But I don’t think my haircut's fooling anyone, least of all me. Last weekend, when Ray and I took a road trip to Minneapolis/St. Paul to hang for a couple of days with Ray’s son, it became instantly clear that we’re now almost completely pasture-ized (not to be corn-fused with pasteurized, which involves boiling, and which, on summer prairie days, might also fit).
Another sign of my de-citification? As we ran hither & yon around the Cities for the next couple of days, I realized that the quirky fashion statements I made in my youth have devolved into barely audible, mostly beige, whispers. I am a pasty prairie wallflower compared to the City-folk and their penchant for le couture horreur.
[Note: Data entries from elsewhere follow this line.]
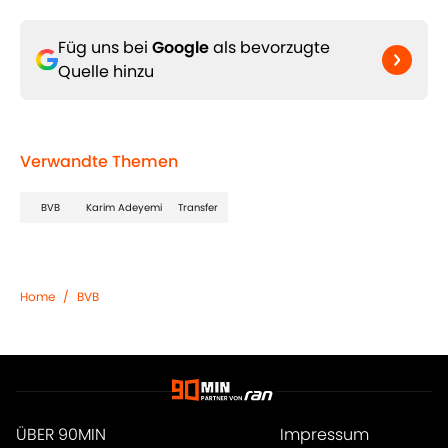
Füg uns bei
Google
als bevorzugte
Quelle hinzu
Verwandte Themen
BVB
Karim Adeyemi
Transfer
Home
/
BVB
ÜBER 90MIN
Impressum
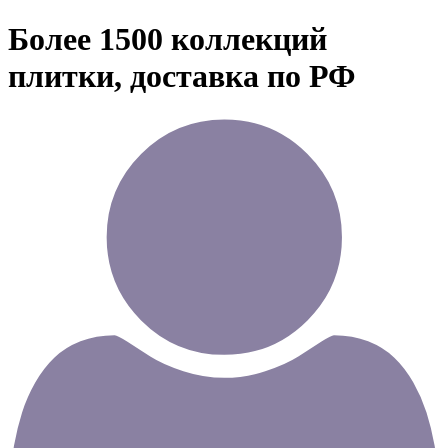
Более 1500 коллекций
плитки, доставка по РФ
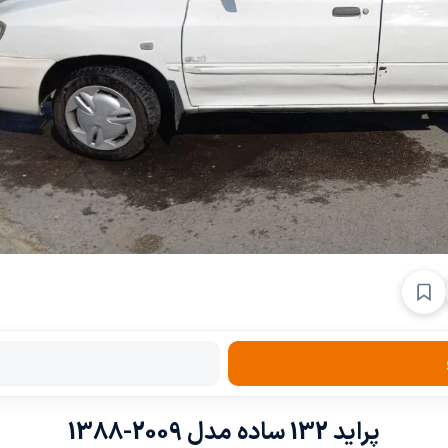
پراید 132 ساده مدل 2009-1388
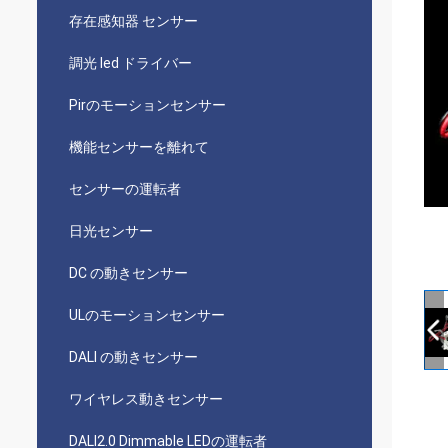
存在感知器 センサー
調光 led ドライバー
Pirのモーションセンサー
機能センサーを離れて
センサーの運転者
日光センサー
DC の動きセンサー
ULのモーションセンサー
DALI の動きセンサー
ワイヤレス動きセンサー
DALI2.0 Dimmable LEDの運転者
Like the middle-aged man with the bad bleach-blonde perm and the seriously skin-tight hotpants and cowboy boots (and that was ALL he had on), or the boy with the dreads and the tea saucers in his ear lobes, or the guy dressed like Jack Sparrow for no apparent reason, or the girl in all yellow except for her purple tights, into which she’d torn several large holes (prairie people are too steeped in Lutheran/Catholic guilt to intentionally damage something). I even caught myself, for a split second, trying to figure out what sort of fashion statement the clerk in the Tibet Shop was making – the Tibetan monk clerk.
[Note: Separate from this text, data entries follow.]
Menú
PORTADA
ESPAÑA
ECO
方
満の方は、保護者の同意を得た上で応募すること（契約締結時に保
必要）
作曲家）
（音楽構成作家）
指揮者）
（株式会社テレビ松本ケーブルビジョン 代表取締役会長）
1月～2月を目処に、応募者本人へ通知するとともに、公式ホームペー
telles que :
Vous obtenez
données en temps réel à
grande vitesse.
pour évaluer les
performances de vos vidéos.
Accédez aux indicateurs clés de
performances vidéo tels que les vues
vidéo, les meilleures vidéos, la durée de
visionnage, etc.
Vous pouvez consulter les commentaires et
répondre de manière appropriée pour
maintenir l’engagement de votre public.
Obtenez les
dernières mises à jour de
I might have been feeling just a twinge of my old city instincts by the time we had to head back home. But a sure sign of our progressive prairieness was our collective sigh pulling into the Row yard, with peacocks trumpeting, dandelions exploding, and that beautiful prairie darkness (except for the gazillion solar lights in our gardens). So I’m glad to be home again. I’m almost done knitting another pair of fingerless gloves, and today I’m tattooing my gnarled hands with henna, then later this afternoon I’ll sip wine on the patio to set the henna in the sun while I watch the peas’ courtship shenanigans, listen to the orioles, and toss a tennis ball for the dogs. Something about the bustle, flashes of color, and anonymity of the city still calls to me, but gimme a straw hat and call me Flannery…the city just can’t beat this calm, this space, this hermitage. Home again, home again, jiggity jig.